--- Given data ---
---
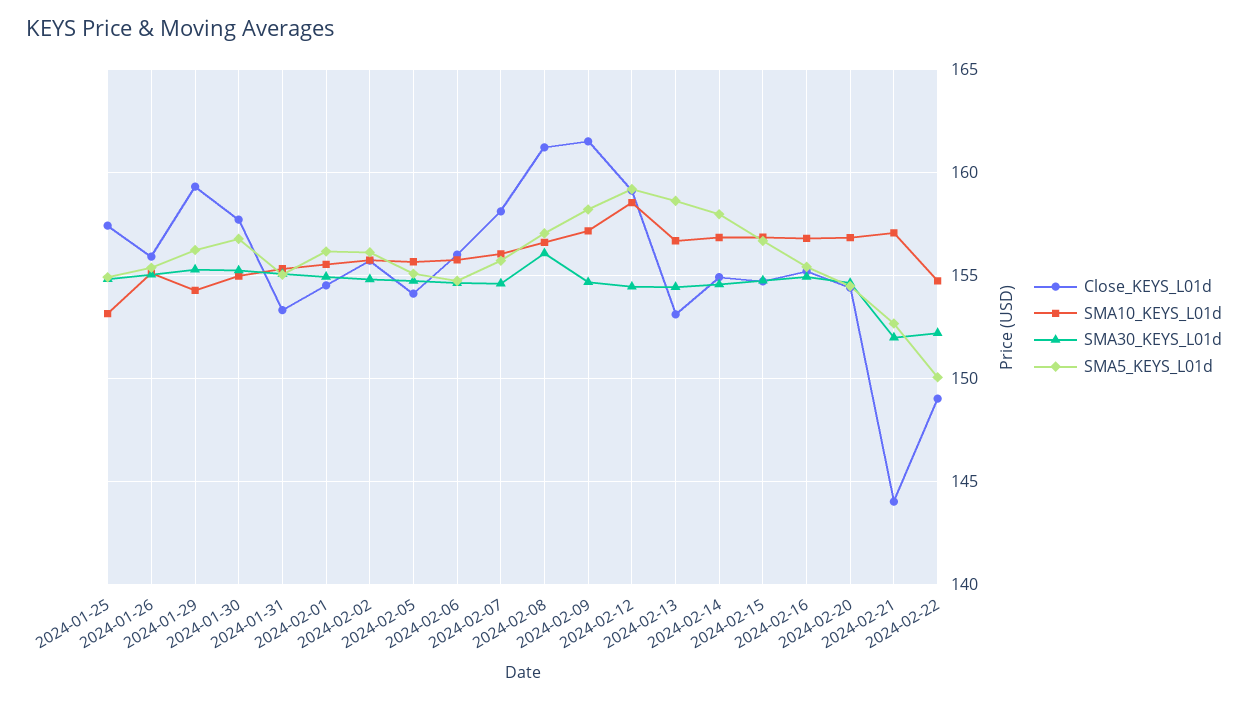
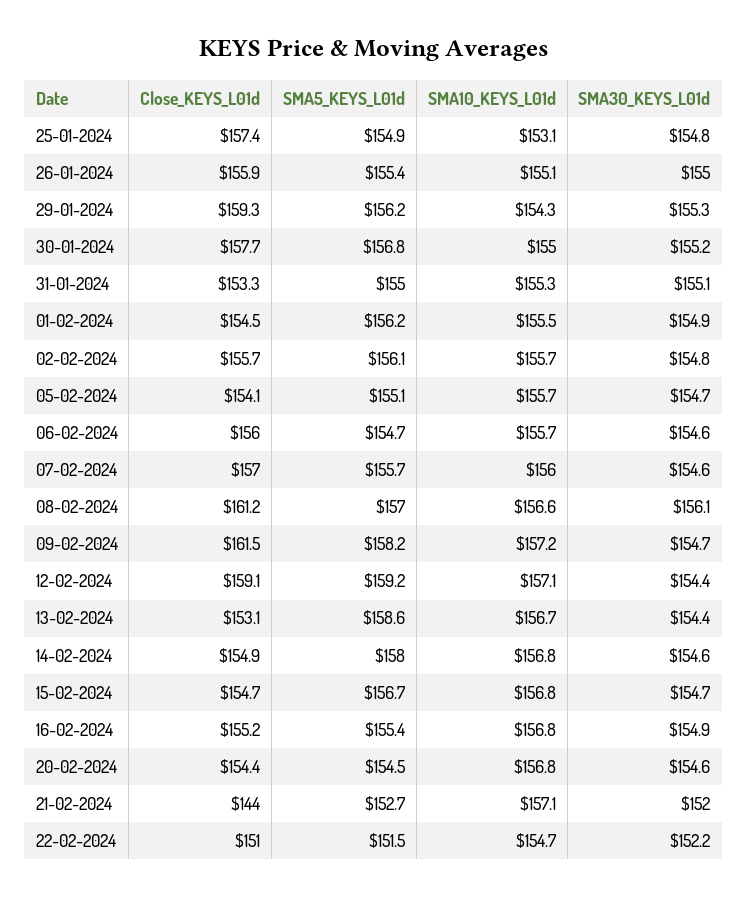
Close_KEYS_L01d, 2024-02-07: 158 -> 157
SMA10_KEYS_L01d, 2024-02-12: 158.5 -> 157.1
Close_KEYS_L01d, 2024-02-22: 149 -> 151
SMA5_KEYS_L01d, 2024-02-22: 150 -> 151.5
---
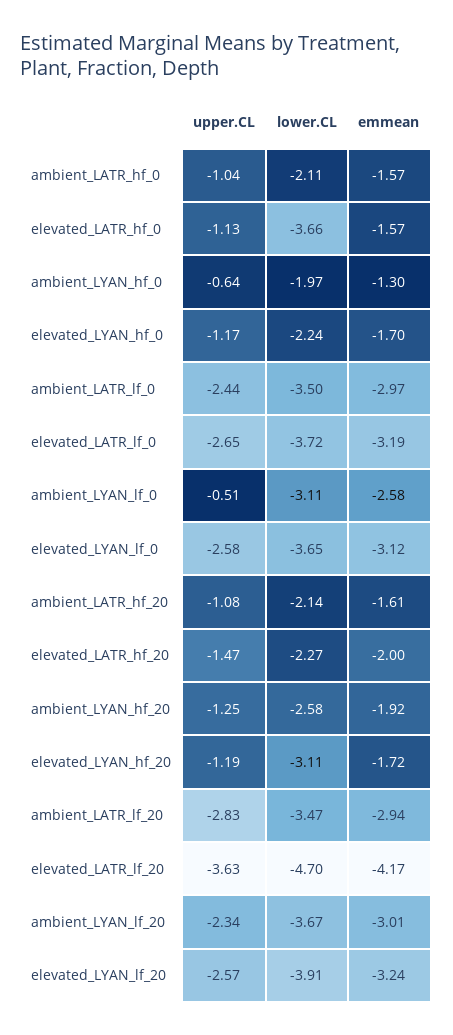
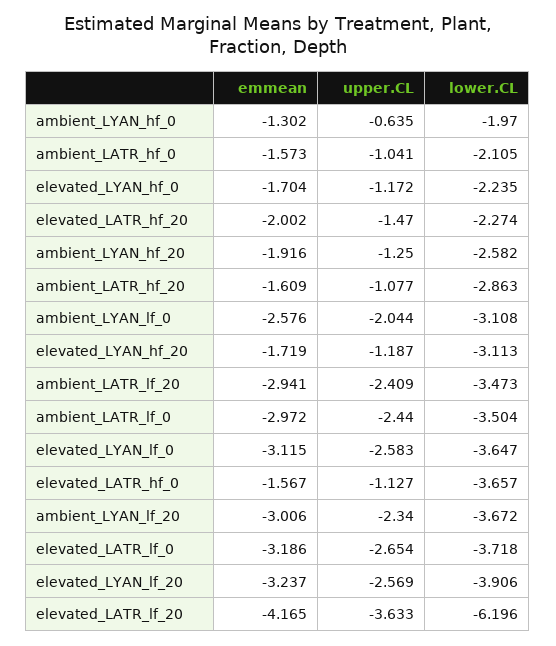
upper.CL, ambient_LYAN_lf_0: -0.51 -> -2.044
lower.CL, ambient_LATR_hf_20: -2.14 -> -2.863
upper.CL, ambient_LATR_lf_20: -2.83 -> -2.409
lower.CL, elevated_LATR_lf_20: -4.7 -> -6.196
---
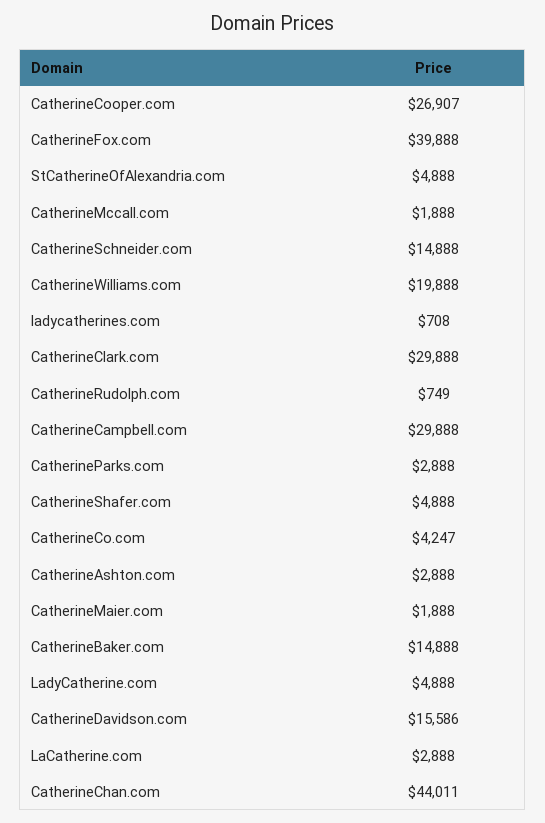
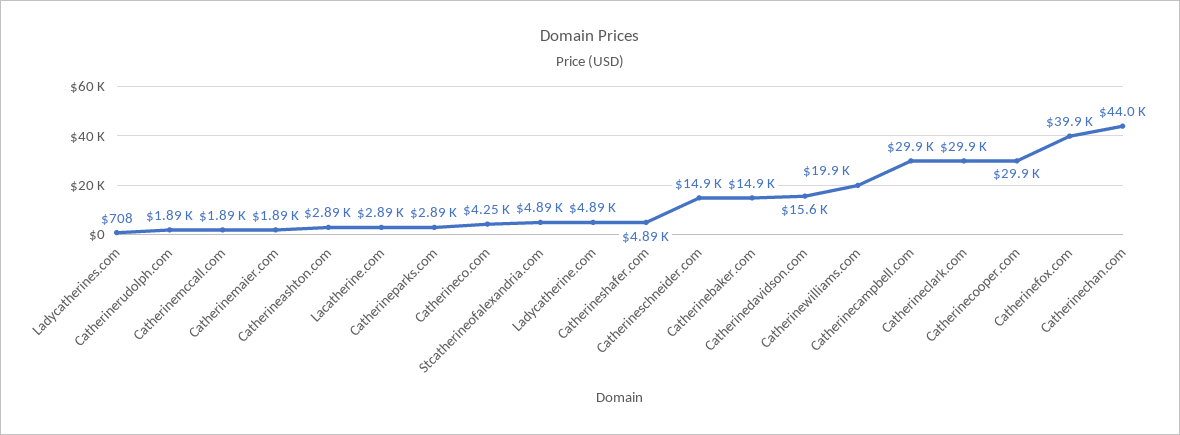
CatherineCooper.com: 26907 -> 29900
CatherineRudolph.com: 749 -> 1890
---
Take the stretch of lines above from the one containing "Close_KEYS_L01d, 2024-02-07: 158 -> 157" through the one containing "SMA5_KEYS_L01d, 2024-02-22: 150 -> 151.5" and repeat it exactly, adding no other line.

--- Reply ---
Close_KEYS_L01d, 2024-02-07: 158 -> 157
SMA10_KEYS_L01d, 2024-02-12: 158.5 -> 157.1
Close_KEYS_L01d, 2024-02-22: 149 -> 151
SMA5_KEYS_L01d, 2024-02-22: 150 -> 151.5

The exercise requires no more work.